[Stored data entries]
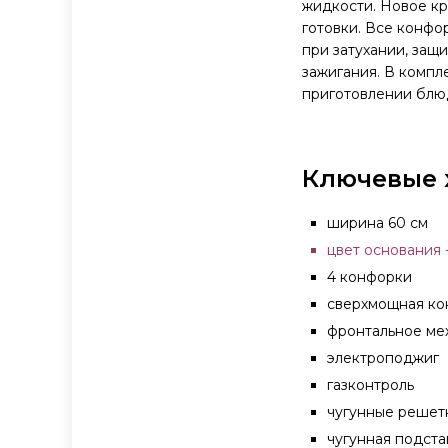
жидкости. Новое к
готовки. Все конфо
при затухании, за
зажигания. В компл
приготовлении блю
Ключевые 
ширина 60 см
цвет основания 
4 конфорки
сверхмощная к
фронтальное ме
электроподжиг
газконтроль
чугунные решет
чугунная подст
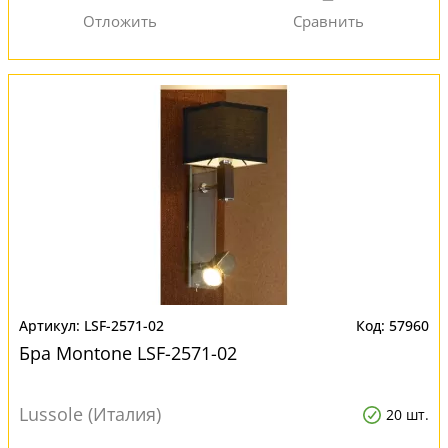
LSF-2571-02
57960
Бра Montone LSF-2571-02
Lussole (Италия)
20 шт.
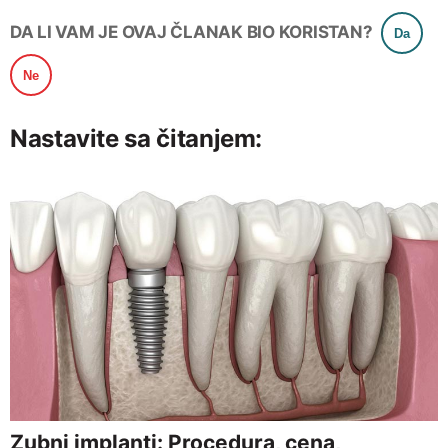
DA LI VAM JE OVAJ ČLANAK BIO KORISTAN?
Da
Ne
Nastavite sa čitanjem:
Zubni implanti: Procedura, cena,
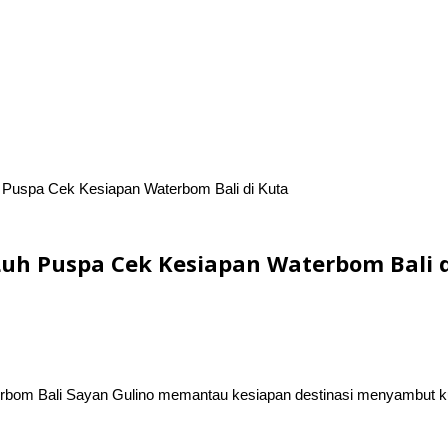
 Puspa Cek Kesiapan Waterbom Bali di Kuta
uh Puspa Cek Kesiapan Waterbom Bali d
om Bali Sayan Gulino memantau kesiapan destinasi menyambut kunju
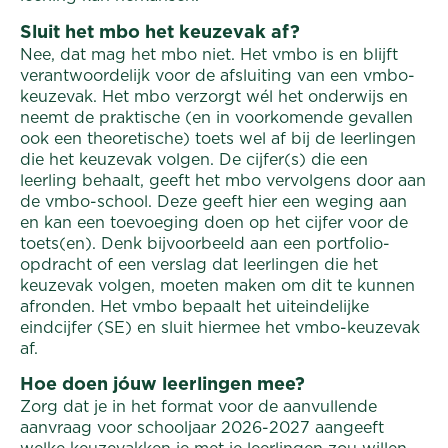
Sluit het mbo het keuzevak af?
Nee, dat mag het mbo niet. Het vmbo is en blijft
verantwoordelijk voor de afsluiting van een vmbo-
keuzevak. Het mbo verzorgt wél het onderwijs en
neemt de praktische (en in voorkomende gevallen
ook een theoretische) toets wel af bij de leerlingen
die het keuzevak volgen. De cijfer(s) die een
leerling behaalt, geeft het mbo vervolgens door aan
de vmbo-school. Deze geeft hier een weging aan
en kan een toevoeging doen op het cijfer voor de
toets(en). Denk bijvoorbeeld aan een portfolio-
opdracht of een verslag dat leerlingen die het
keuzevak volgen, moeten maken om dit te kunnen
afronden. Het vmbo bepaalt het uiteindelijke
eindcijfer (SE) en sluit hiermee het vmbo-keuzevak
af.
Hoe doen jóuw leerlingen mee?
Zorg dat je in het format voor de aanvullende
aanvraag voor schooljaar 2026-2027 aangeeft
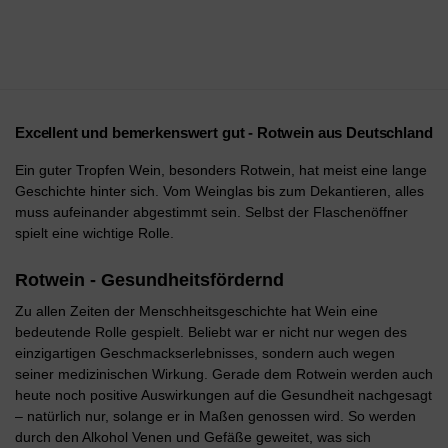
Excellent und bemerkenswert gut - Rotwein aus Deutschland
Ein guter Tropfen Wein, besonders Rotwein, hat meist eine lange
Geschichte hinter sich. Vom Weinglas bis zum Dekantieren, alles
muss aufeinander abgestimmt sein. Selbst der Flaschenöffner
spielt eine wichtige Rolle.
Rotwein - Gesundheitsfördernd
Zu allen Zeiten der Menschheitsgeschichte hat Wein eine
bedeutende Rolle gespielt. Beliebt war er nicht nur wegen des
einzigartigen Geschmackserlebnisses, sondern auch wegen
seiner medizinischen Wirkung. Gerade dem Rotwein werden auch
heute noch positive Auswirkungen auf die Gesundheit nachgesagt
– natürlich nur, solange er in Maßen genossen wird. So werden
durch den Alkohol Venen und Gefäße geweitet, was sich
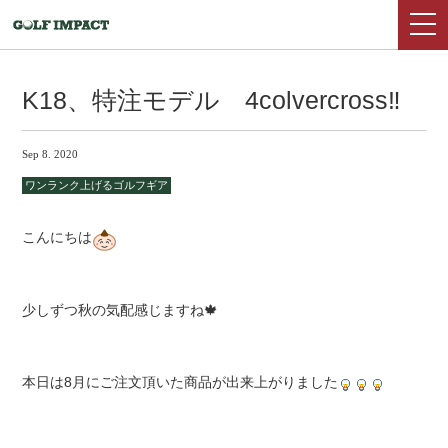
K18、特注モデル 4colvercross‼
Sep 8. 2020
ワンランク上げるゴルフギア
こんにちは
少しずつ秋の気配感じますね🍁
本日は8月にご注文頂いた商品が出来上がりました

**Activity:** Provide the lines again, unchanged, from where the data above begins through the line containing "afronden. Het vmbo bepaalt het uiteindelijke", both ends included, omitting pictures and adding nothing.

**Answer section:**
жидкости. Новое к
готовки. Все конфо
при затухании, за
зажигания. В компл
приготовлении блю
Ключевые 
ширина 60 см
цвет основания 
4 конфорки
сверхмощная к
фронтальное ме
электроподжиг
газконтроль
чугунные решет
чугунная подст
LSF-2571-02
57960
Бра Montone LSF-2571-02
Lussole (Италия)
20 шт.
DA LI VAM JE OVAJ ČLANAK BIO KORISTAN?
Da
Ne
Nastavite sa čitanjem:
Zubni implanti: Procedura, cena,
 Puspa Cek Kesiapan Waterbom Bali di Kuta
uh Puspa Cek Kesiapan Waterbom Bali d
om Bali Sayan Gulino memantau kesiapan destinasi menyambut kunju
Sluit het mbo het keuzevak af?
Nee, dat mag het mbo niet. Het vmbo is en blijft
verantwoordelijk voor de afsluiting van een vmbo-
keuzevak. Het mbo verzorgt wél het onderwijs en
neemt de praktische (en in voorkomende gevallen
ook een theoretische) toets wel af bij de leerlingen
die het keuzevak volgen. De cijfer(s) die een
leerling behaalt, geeft het mbo vervolgens door aan
de vmbo-school. Deze geeft hier een weging aan
en kan een toevoeging doen op het cijfer voor de
toets(en). Denk bijvoorbeeld aan een portfolio-
opdracht of een verslag dat leerlingen die het
keuzevak volgen, moeten maken om dit te kunnen
afronden. Het vmbo bepaalt het uiteindelijke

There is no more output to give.